**Aim of the task**
Copy the passage on Cassandra SSTable files and caching word for word, between "Filter.db Stores bloom" and "in off-heap memory.", inclusive.

Statistics.db Statistics file contains metadata for a SSTable. The metadata includes histograms for estimated row size and
estimated column count. It also includes the partitioner used for distributing the key, the ratio of compressed data
to uncompressed data and the list of SSTable generation numbers from which this SSTable is compacted. If a
SSTable is created from Memtable flush then the list of ancestor generation numbers will be empty.
Index.db Index file contains the SSTable Index which maps row keys to their respective offsets in the Data file. Row keys are
stored in sorted order based on their tokens. Each row key is associated with an index entry which includes the
position in the Data file where its data is stored. New versions of SSTable (version "ia" and above), promoted
additional row level information from Data file to the index entry to improve performance for wide rows. A row's
columns index, and its tombstone information are also included in its index entry.
Summary.db Summary file contains the index summary and index boundaries of the SSTable index. The index summary is
calculated from SSTable index. It samples row indexes that are index_interval (Default index_interval is 128) apart
with their respective positions in the index file. Index boundaries include the start and end row keys in the SSTable
index.
Filter.db Stores bloom filter data
Digest.crc32 Store CRC code for the Data.db
TOC.txt TOC.txt contains the list of components for the SSTable.
Cache
• Cassandra provides three forms of caching:
• The key cache stores a map of partition keys to row index entries, facilitating faster
read access into SSTables stored on disk. The key cache is stored on the JVM heap.
• The row cache caches entire rows and can greatly speed up read access for
frequently accessed rows, at the cost of more memory usage. The row cache is
stored in off-heap memory.

**Data entries**
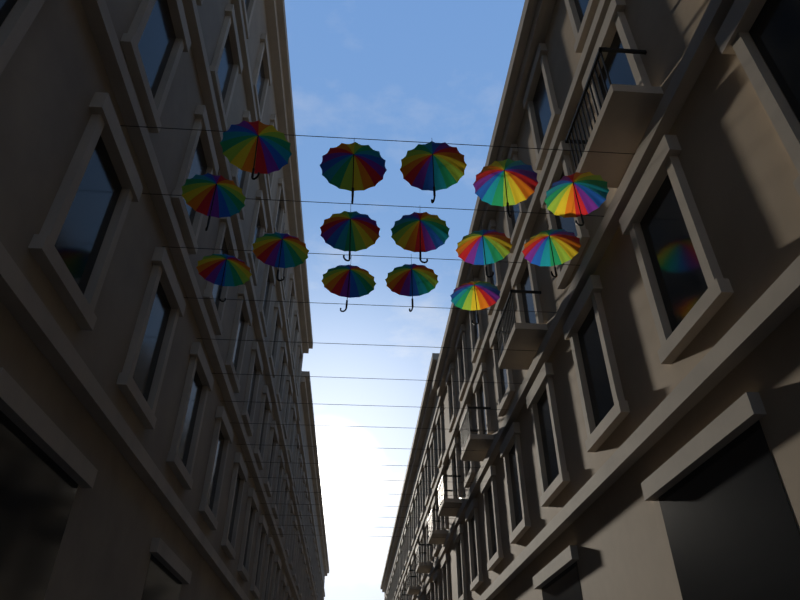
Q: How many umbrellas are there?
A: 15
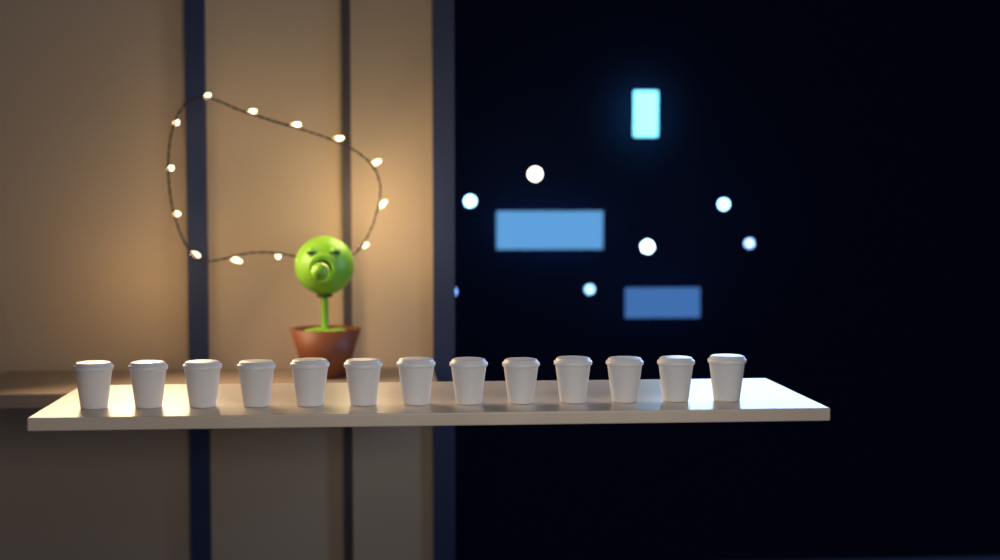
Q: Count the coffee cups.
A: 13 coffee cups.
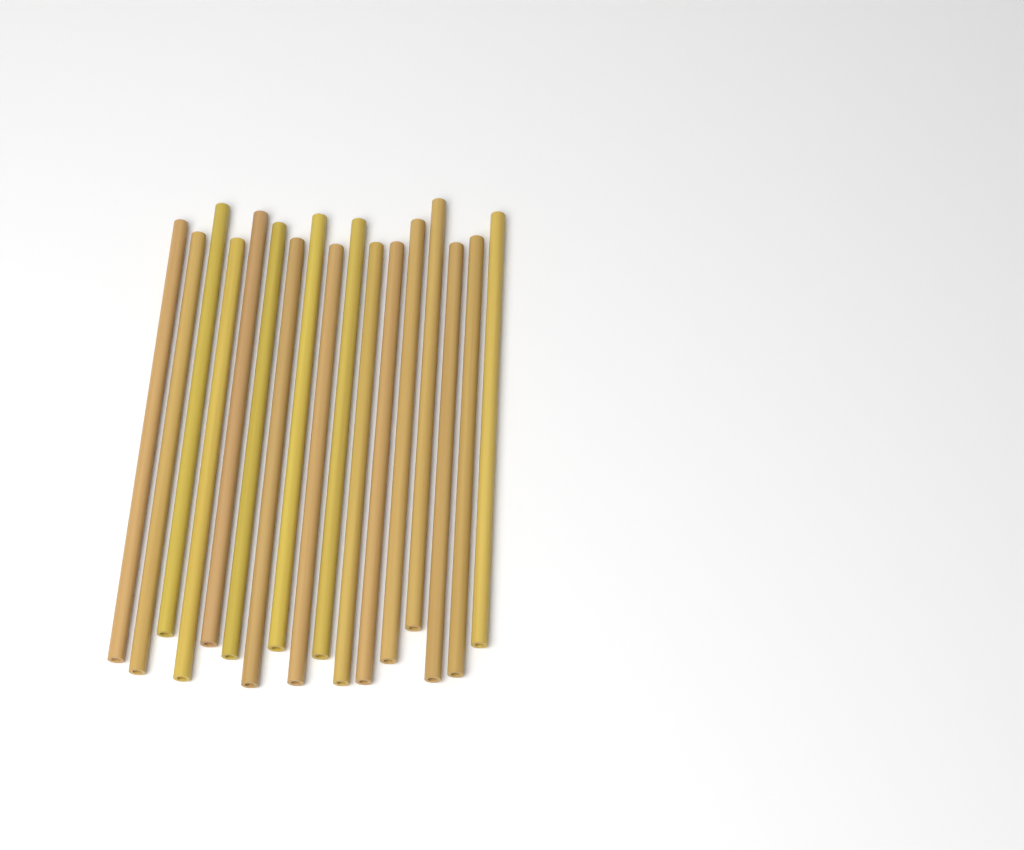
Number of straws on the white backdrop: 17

**Expected output**
Filter.db Stores bloom filter data
Digest.crc32 Store CRC code for the Data.db
TOC.txt TOC.txt contains the list of components for the SSTable.
Cache
• Cassandra provides three forms of caching:
• The key cache stores a map of partition keys to row index entries, facilitating faster
read access into SSTables stored on disk. The key cache is stored on the JVM heap.
• The row cache caches entire rows and can greatly speed up read access for
frequently accessed rows, at the cost of more memory usage. The row cache is
stored in off-heap memory.